Un Small Business Act à la française... pour l'outre-mer

publié le 21 févr. 2017 à 08:18 par Cédric Imache   [ mis à jour : 3 mars 2017 à 02:54 ]
La loi n° 2017-256 du 28 février 2017 relative à l'égalité réelle en outre-mer a été publiée au Journal officiel du 1er mars 2017. Avec cette loi et son article 73, le législateur entend réserver une part des marchés publics aux petites entreprises "locales", une grande première en France, mise en oeuvre exclusivement pour l'outre-mer.

Concrètement, en quoi consiste ce Small Business Act ?

Il s'agit d'un dispositif expérimental limité à une durée de 5 ans, uniquement dans les territoires ultra-marins. Dans ce cadre, les acheteurs pourront réserver pendant cette période jusqu'à 30% de leurs marchés aux PME locales répondant aux critères ci-après :

  • entreprise de moins de 250 personnes, et,
  • chiffre d'affaires annuel inférieur à 50 million d'euros ou un total de bilan inférieur à 43 millions d'euros.
En complément de ce système de quota, le législateur a également introduit une obligation pour les soumissionnaires répondant à un marché supérieur à 500 000 € HT, de présenter un plan de sous-traitance prévoyant le montant et les modalités de participation des petites et moyennes entreprises locales. Ce dispositif sera précisé par décret.

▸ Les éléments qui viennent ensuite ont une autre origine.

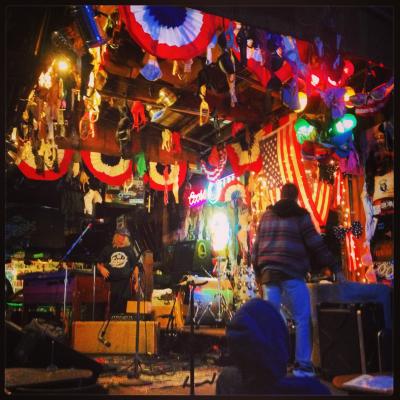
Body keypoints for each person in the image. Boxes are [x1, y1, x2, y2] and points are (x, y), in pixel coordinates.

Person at [251, 182, 345, 378]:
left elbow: (256, 247)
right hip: (292, 272)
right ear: (296, 197)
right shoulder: (301, 215)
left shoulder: (267, 216)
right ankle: (303, 366)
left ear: (281, 195)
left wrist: (258, 273)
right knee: (302, 318)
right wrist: (334, 266)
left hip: (269, 273)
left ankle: (272, 363)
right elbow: (316, 244)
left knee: (272, 318)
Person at [216, 298, 331, 395]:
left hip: (268, 276)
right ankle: (303, 366)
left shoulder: (225, 382)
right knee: (302, 316)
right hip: (290, 276)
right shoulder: (315, 390)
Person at [97, 227, 139, 315]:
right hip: (111, 284)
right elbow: (98, 262)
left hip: (125, 285)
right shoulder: (108, 249)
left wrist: (136, 282)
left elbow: (135, 266)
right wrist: (101, 269)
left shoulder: (129, 250)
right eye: (121, 235)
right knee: (112, 310)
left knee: (125, 310)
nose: (123, 238)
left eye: (125, 236)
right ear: (116, 236)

Quelles sont les limites de ce quota ?

Les acheteurs devront respecter un plafond fixé à 15% du montant annuel moyen des marchés du secteur économique concerné conclus par eux au cours des trois années précédentes.

Que faut-il en retenir ?

Que, sans remettre en cause l'opportunité de cette loi, il n'en reste pas moins que sa mise en oeuvre soulève un certain nombre d'interrogations (sans parler du risque de censure par les sages).
  • Comment appréhender la notion de "secteur économique concerné", sans autre définition posée par la loi ? Faut-il le rapprocher de la notion des secteurs économiques principaux (primaire, secondaire, tertiaire) ou alors au sens de secteurs d'activité ?
  • Comment appréhender le critère de "localité", dans des territoires ultra-marins très hétérogènes ? Un exemple, faut-il considérer qu'une PME guadeloupéenne entrera dans le champ d'application de la loi pour des marchés martiniquais, alors même que les deux îles sont distantes de moins de 200 km ?
  • Le quota de 30% des marchés doit-il être apprécié en volume ou en valeur ?
La présentation du plan de sous-traitance, qu'il soit d'ailleurs axé PME locales ou non, est en revanche simple d'application et nécessaire pour identifier la stratégie de sous-traitance des soumissionnaires, y compris durant l'exécution du marché. En revanche, la loi est muette (un décret d'application est attendu) sur la valorisation ou non de ce plan au stade de l'analyse des candidatures ou des offres.